The crest of the watershed separating the flow between the Salt Fork and the Cimarron was also the dividing line between Crowfoot’s range and the leases of the Half Diamond H. Carver crossed over this low divide and angled toward Turkey Creek to intersect its course at a point near Crowfoot’s place. Here the majority of the range stock wore the straggling brand intended to represent a bird’s claw, the badge of Crowfoot’s ownership.

Carver viewed the ranch buildings from the shoulder of a hill, noting particularly the corral which was fashioned as a solid stockade some ten feet high. Crowfoot had entered into a beef contract with the railroad and his slaughtering was conducted within this small enclosure. Carver entertained positive convictions as to the purpose of this arrangement but in common with others of his kind he made a religion of remaining strictly incurious regarding the calling or customs of acquaintances except in so far as they might affect his own immediate affairs.

He turned his horse up the Turkey Creek bottoms and followed that stream for a dozen miles, then angled away to the right toward the Half Diamond H range. When well up the gentle slope he rode out on to the rim of a pocket. The scattering trees in the bottoms indicated the presence of water. A spring branch probably headed in the pocket and drained back toward Turkey Creek, he reflected. He pulled up his horse as a woman’s voice floated up to him. Somewhere down below him a girl was singing, and Carver headed his horse down the slope toward the sound.

A sod house nestled under the hill beside the trickling spring-creek. The singing ceased abruptly and a girl appeared in the door of the sod house at the sound of his horse’s hoofs in the yard.

For the second time Carver saw her framed in a doorway and he was conscious of a sudden pleased conviction that she should always choose a similar setting. The drab surroundings served only as a background to hold her vivid youth and charm in more startling relief. Carver recollected that he had mauled one brother in no gentle fashion and was held accountable for another’s day of transgressions; in consequence he feared a cool reception from the sister. Instead, her face lighted with sudden recognition.
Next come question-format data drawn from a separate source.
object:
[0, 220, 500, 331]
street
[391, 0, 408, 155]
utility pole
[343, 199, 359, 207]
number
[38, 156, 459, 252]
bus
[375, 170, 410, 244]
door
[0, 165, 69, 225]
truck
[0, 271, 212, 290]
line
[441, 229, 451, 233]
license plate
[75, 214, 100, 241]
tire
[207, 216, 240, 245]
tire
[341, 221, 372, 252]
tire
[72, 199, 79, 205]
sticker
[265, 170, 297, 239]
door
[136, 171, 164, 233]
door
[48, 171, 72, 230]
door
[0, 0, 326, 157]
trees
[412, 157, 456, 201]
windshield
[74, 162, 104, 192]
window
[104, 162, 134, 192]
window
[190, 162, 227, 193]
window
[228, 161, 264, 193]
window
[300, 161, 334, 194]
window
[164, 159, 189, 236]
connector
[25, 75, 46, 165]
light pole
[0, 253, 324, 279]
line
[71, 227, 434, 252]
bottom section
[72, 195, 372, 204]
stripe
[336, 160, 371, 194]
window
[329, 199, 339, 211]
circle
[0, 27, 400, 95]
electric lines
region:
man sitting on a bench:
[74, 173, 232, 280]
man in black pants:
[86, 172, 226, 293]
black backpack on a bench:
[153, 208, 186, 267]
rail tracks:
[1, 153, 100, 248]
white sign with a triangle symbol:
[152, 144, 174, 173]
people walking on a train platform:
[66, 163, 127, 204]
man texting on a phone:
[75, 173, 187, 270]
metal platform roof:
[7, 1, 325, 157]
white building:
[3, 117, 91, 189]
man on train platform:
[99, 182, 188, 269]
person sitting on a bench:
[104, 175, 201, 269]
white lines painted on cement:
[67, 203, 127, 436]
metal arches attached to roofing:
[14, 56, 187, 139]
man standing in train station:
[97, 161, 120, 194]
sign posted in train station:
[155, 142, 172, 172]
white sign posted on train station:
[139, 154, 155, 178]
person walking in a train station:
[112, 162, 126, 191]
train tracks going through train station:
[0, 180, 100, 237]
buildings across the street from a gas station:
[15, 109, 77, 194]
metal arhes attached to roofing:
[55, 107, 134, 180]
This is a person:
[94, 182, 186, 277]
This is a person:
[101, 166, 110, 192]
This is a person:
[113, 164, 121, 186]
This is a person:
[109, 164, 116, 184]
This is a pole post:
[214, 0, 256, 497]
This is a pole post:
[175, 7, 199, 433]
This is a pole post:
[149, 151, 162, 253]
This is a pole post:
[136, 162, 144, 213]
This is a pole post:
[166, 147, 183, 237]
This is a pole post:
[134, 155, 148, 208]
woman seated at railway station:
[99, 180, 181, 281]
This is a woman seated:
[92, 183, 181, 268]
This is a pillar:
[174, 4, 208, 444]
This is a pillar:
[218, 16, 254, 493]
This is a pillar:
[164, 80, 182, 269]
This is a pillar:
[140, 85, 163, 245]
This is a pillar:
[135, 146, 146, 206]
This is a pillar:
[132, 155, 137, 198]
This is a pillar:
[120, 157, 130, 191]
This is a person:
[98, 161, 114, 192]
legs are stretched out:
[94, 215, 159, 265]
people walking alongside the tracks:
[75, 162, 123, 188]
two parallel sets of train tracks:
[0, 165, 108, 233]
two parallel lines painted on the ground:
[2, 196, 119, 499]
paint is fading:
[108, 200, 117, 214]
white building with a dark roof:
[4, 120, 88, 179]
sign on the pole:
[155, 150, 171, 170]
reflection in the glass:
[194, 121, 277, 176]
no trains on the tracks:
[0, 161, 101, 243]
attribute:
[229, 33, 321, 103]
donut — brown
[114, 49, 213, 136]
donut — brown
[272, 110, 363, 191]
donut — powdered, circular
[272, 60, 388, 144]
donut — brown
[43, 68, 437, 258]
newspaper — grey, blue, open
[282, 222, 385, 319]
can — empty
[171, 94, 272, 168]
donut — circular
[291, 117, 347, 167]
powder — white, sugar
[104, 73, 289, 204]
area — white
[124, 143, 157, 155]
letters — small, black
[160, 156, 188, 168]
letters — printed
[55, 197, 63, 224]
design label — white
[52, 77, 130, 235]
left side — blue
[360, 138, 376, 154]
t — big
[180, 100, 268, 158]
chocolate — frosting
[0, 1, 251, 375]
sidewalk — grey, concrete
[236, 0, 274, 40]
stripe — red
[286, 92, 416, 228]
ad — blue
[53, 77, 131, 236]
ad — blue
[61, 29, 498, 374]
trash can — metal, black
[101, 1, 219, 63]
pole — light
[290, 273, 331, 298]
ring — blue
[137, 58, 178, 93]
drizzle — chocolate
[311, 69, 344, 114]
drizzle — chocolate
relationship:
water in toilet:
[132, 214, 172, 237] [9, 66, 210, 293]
“Oh, it’s you!” she greeted. “Bart will be coming home any time now and he’d be so sorry if he missed you. Won’t you step down off your horse and wait?”

She sat on the doorsill and motioned Carver to a seat on a bench against the cabin. He removed his hat and tilted back against the sod wall as she explained that Bart was even now overdue. As they talked it was quite evident that all her thoughts centered round the younger brother. Carver found the tones of her voice as pleasant to his ear as the sight of her was pleasing to his eyes, and he was content to listen, hoping meanwhile that Bart would never come.
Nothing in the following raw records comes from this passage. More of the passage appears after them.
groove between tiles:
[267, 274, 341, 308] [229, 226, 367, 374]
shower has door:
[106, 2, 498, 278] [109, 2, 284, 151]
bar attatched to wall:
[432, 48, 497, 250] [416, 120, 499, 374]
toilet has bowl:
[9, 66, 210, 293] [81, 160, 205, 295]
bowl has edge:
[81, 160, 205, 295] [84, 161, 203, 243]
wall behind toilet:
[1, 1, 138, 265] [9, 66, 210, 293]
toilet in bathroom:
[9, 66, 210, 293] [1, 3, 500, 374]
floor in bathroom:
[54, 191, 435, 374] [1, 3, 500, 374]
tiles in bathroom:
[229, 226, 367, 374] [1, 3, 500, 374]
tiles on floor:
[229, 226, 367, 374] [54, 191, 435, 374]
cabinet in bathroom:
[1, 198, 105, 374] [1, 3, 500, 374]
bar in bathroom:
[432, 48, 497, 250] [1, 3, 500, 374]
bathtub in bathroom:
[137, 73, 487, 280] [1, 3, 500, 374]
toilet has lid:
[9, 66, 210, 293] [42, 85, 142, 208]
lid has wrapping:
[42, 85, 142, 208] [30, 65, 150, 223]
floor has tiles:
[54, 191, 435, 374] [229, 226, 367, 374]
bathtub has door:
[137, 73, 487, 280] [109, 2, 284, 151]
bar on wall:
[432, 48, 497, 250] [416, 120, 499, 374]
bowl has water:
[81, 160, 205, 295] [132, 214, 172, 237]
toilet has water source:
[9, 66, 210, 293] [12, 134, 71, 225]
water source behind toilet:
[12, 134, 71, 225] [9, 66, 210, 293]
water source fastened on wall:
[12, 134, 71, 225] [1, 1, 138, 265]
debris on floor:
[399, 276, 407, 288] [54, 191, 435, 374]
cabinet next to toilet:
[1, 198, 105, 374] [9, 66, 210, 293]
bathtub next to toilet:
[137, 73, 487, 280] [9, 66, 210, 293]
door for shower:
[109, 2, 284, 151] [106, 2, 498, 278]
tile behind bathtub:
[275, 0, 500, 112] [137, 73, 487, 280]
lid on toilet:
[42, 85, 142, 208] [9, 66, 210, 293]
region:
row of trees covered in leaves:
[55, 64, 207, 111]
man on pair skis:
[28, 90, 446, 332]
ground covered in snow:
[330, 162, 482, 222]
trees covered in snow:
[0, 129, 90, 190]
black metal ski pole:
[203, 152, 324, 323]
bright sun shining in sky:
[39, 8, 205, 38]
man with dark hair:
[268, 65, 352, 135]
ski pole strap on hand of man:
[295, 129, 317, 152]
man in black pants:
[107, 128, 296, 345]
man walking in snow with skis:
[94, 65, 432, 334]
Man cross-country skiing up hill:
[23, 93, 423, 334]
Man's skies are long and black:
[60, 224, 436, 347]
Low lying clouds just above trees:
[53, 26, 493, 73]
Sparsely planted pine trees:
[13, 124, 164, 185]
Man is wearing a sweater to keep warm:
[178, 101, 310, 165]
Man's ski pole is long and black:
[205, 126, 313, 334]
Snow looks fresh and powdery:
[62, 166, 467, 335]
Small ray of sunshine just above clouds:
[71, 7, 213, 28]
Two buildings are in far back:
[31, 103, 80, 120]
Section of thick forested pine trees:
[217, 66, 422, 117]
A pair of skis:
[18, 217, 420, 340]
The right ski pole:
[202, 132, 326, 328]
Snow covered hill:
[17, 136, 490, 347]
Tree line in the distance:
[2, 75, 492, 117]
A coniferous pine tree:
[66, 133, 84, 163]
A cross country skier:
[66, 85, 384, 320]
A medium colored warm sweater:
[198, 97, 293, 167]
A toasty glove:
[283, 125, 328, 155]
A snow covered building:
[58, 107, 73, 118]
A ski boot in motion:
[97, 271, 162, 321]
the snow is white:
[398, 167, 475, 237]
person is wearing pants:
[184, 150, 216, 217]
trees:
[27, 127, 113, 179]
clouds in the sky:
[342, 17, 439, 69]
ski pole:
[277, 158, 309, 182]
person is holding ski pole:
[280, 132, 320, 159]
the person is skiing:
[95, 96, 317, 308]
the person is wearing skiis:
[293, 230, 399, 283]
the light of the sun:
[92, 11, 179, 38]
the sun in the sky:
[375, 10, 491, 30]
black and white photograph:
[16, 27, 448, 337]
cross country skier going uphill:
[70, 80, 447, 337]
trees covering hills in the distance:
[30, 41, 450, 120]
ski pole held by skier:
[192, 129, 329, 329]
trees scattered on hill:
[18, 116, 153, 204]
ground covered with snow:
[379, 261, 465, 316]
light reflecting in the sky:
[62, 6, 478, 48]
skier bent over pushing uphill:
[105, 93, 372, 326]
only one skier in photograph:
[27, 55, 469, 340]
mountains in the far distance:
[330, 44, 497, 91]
He knew this for a Crowfoot line camp, recently installed, which accounted for the fact that he had not chanced across it the year before. The Lassiters, therefore, must ride for Crowfoot, he decided.

“Bart and I only came down last week,” she said. “We’ve been living in your little house in Caldwell. Did you know?”

“I gave him the key and told him the place was his,” Carver said. “But I’d have straightened it up a bit if I’d known he was going to install you there.”